Happy New Year! 2020 was a year of change and learning but now it on to 2021. Dylan has been bugging me about doing videos so that may happen. No promises. I am hoping to get a lot more baking done and really start to work on my sewing pile.
In the mean time here is a recipe from last year. I always make a dessert for Thanksgiving. Last year I was planning on making a daffodil cake but upon further reading it sounded too much like an angel food cake. Too light and summery. I need something rich, heavy, and fattening! Another recipe that seemed to pop up in several of my cookbooks is the Lady Baltimore Cake. The recipes varied a little but they all included layers of white cake separated by either a mixture of dried fruits or icing and all of it topped with boiled icing.
I decided to use the recipe from The Boston Cooking-School Cook Book, 1924 edition, since it seemed the easiest and the best sounding filling. My family is very picky when it comes to fruit in cake. I love fruit! I am the only one. This is not fruit cake but close enough that I got looks.
This recipe is simple enough. Lots of egg whites. I'm not certain what I'm going to do with all the yolks.
A stand mixer is a necessity when whipping egg whites!
I had to purchase another cake pan just for this recipe. Yep, that is the reason why I bought it. I went with round pans because I think they have a more traditional look. And I already had 2 pans.
These smell heavenly! There was no time given so I just had to keep watch. Just have to wait until they cool to do anything else. The one really annoying part aspect of baking cakes: the wait.
I could not find figs so I went with dates and extra raisins.
Yummy fillings! Every Lady Baltimore cake recipe I found had different fillings.
As I was following the recipe, it never occurred to me that I was making boiled icing. If I had known than I probably would have done a bit more online research about it.

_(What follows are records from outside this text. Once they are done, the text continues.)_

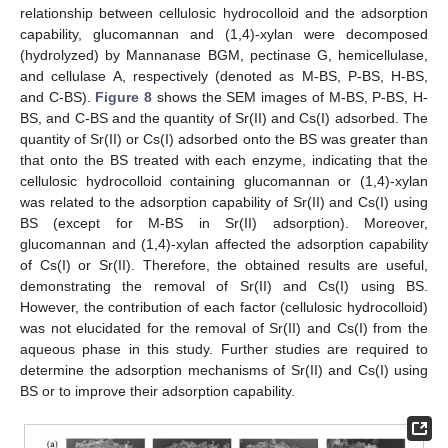
relationship between cellulosic hydrocolloid and the adsorption
capability, glucomannan and (1,4)-xylan were decomposed
(hydrolyzed) by Mannanase BGM, pectinase G, hemicellulase,
and cellulase A, respectively (denoted as M-BS, P-BS, H-BS,
and C-BS).
Figure 8
shows the SEM images of M-BS, P-BS, H-
BS, and C-BS and the quantity of Sr(II) and Cs(I) adsorbed. The
quantity of Sr(II) or Cs(I) adsorbed onto the BS was greater than
that onto the BS treated with each enzyme, indicating that the
cellulosic hydrocolloid containing glucomannan or (1,4)-xylan
was related to the adsorption capability of Sr(II) and Cs(I) using
BS (except for M-BS in Sr(II) adsorption). Moreover,
glucomannan and (1,4)-xylan affected the adsorption capability
of Cs(I) or Sr(II). Therefore, the obtained results are useful,
demonstrating the removal of Sr(II) and Cs(I) using BS.
However, the contribution of each factor (cellulosic hydrocolloid)
was not elucidated for the removal of Sr(II) and Cs(I) from the
aqueous phase in this study. Further studies are required to
determine the adsorption mechanisms of Sr(II) and Cs(I) using
BS or to improve their adsorption capability.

Hot sugar syrup and egg whites...interesting. It took a considerable amount of time for the bowl to cool off and start to form the icing. I may have let the egg whites sit a little too long and it may have caused the icing to come together slower.
Eventually the icing started to thicken. It is still a little soft but I think it is thick enough to ice the cake.
Making the filling! It looks like I will have more filling than I need. Tastes good!
Well, the filling seems a little soft...kinda nervous about the rest of the icing. Did not use all of the filling. I may have snacked on the filling.
Looks so pretty! So bright white!
Still feels kinda soft. I do not think this will stay upright and iced over night. It has to last until tomorrow afternoon! I hope.
Well, the icing do not last well overnight, even in the fridge. It is still tasty, just oozy. I'm feel lucky that my cake carrier locks or my fridge would have been filled with oozy icing.
It looks prettier sliced than whole!
We may have scooped some of the icing back onto the slices of cakes. Some of the filling oozed out as well. I was definitely missing some fruits and nuts!
Pretty slices!
This was an interesting cake both to make and eat. The cake was quite dense, very similar to other cakes from that time. I have noticed that older cake recipes tend to be dense and not light a fluffy. The icing needed more fruits and nuts. Maybe less icing mixed with the fillings, maybe a different filling. I have many recipes to choose from. I liked the boiled icing! I liked the thickness of it and the slight crunch as you bite into it. I need to do a bit more research on it so that it doesn't flow off the cake. It does not last very long. The sugar starts to crystalize after a couple of days and changes the texture completely. I can see why you never see it anymore but the taste is fantastic. I highly recommend!
My Rating: Not bad. A fun experiment. I might have to try another version. I am definitely making the icing again!
Friends and Family Rating: Good! Why is the icing half missing?